Bitwarden is one of the most popular open source security applications for password management, with one of the most comprehensive free tiers for personal users and competitively-priced premium options for individuals, families, and businesses of all sizes.
Bitwarden operates under the zero-knowledge model, so the company cannot access the content of users´ password vaults. The software has undergone an independent code review and there is a bug bounty program on HackerOne. Depending on the subscription level, Bitwarden includes a secure password generator, end-to-end encryption with AES-256, hashed passwords (PBKDF2), health reports of password vaults, detailed event logging to track access to sensitive data, 2-factor authentication with YubiKey, and flexible integrations using SSO authentication, directory services, or powerful APIs. Password vaults are cloud-hosted but there is the option of self-hosting for greater control. Bitwarden can be used on all devices and operating systems, and there are easy-to-use desktop and mobile apps with cross-platform syncing.

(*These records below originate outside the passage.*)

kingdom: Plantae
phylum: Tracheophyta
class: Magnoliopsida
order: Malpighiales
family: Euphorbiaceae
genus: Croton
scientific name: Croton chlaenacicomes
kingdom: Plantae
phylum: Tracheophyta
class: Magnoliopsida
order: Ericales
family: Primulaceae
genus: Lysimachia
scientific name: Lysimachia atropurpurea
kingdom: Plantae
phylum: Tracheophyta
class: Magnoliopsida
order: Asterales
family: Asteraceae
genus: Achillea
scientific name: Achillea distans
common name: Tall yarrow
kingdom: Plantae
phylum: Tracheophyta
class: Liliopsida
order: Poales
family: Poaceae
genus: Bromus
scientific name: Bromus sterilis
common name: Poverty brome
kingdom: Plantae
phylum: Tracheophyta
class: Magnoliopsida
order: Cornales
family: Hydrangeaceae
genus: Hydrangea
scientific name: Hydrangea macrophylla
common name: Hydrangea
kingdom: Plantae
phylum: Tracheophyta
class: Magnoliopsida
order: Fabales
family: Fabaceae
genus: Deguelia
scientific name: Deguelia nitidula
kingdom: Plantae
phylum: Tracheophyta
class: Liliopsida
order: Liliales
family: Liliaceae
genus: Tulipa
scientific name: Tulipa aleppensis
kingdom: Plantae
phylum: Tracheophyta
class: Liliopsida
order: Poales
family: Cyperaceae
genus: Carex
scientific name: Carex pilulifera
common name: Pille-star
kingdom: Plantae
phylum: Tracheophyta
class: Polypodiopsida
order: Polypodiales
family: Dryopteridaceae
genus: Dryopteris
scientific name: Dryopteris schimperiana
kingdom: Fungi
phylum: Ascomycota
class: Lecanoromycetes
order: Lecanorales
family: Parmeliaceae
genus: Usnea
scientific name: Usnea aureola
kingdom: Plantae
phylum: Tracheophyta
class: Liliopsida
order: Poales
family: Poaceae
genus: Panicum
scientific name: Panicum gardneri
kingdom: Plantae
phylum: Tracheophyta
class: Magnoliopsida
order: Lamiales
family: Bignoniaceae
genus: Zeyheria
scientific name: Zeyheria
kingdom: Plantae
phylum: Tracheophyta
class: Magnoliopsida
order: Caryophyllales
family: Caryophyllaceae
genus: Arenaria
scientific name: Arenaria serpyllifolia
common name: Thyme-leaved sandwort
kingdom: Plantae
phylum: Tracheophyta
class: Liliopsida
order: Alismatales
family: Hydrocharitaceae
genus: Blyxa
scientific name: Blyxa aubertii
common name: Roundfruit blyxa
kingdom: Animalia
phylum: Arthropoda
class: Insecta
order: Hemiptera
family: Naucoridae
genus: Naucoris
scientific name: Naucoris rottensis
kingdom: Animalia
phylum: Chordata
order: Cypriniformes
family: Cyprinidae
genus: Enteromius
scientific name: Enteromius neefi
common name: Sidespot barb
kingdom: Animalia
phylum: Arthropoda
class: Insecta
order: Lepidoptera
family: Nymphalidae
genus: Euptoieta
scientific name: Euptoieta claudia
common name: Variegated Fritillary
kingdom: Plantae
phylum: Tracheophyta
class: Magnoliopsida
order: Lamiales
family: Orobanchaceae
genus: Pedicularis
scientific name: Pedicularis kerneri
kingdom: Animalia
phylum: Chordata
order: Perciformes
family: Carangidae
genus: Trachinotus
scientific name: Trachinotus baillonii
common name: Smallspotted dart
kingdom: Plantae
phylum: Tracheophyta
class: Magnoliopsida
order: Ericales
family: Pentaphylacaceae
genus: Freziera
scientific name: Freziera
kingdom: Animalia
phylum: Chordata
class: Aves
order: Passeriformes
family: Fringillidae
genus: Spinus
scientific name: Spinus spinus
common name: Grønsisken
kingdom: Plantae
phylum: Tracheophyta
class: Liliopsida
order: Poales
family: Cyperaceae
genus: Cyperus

KeePass was one of the first open source security applications for password management, with the first solution made available for Windows XP. This is a lightweight password manager with a secure password generator, and it boasts excellent security – with end-to-end encryption using AES-256 or Twofish, SHA-256 password hashing, and AES-KDF and Argon2 salting. The solution also encrypts the entire database, including usernames, URLs, and notes, and has two-factor authentication with the option of an encrypted key file. The solution underwent an independent security audit in 2016.
KeePass is free and is provided as a standalone app with local storage. The solution can be a little trickier to set up than other “plug and play” solutions and the user interface could do with improvement. To use it as a team password manager, you need to store the database locally where it can be accessed by all members of the team and give the administrator permissions to change the file. KeepPass is primarily Windows-based but can be used on other platforms. Browser integrations are possible through plugins with Google Chrome and Firefox.
Psono is one of a small number of open source security applications for password management that was created by a single developer. The solution was released in 2017 and differs from many of the others in terms of how passwords are encrypted. Instead, the solution uses modern, open-source cryptographic principles. While most password managers use AES-256 to encrypt passwords and RSA to secure the TLS connection, Psono does not use these NIST-approved algorithms – instead using client-side, end-to-end encryption via Curve25519 and Salsa20, which use the NaCl cryptographic library. That does not make the solution any less secure, it is just a different way of achieving the same security objectives.
The solution has an impressive free tier for individuals and a choice of enterprise options for businesses. The solution has an easy-to-use Python-based web-based client, with multi-browser support, password synching for multiple devices, two-factor authentication, a secure password generator, file sharing and link sharing, and autofill, and a password capture feature. It is important to be aware that most Psono options are self-hosted, with only the premium enterprise option available as a hosted service. Basic support is provided, although professional support will cost extra.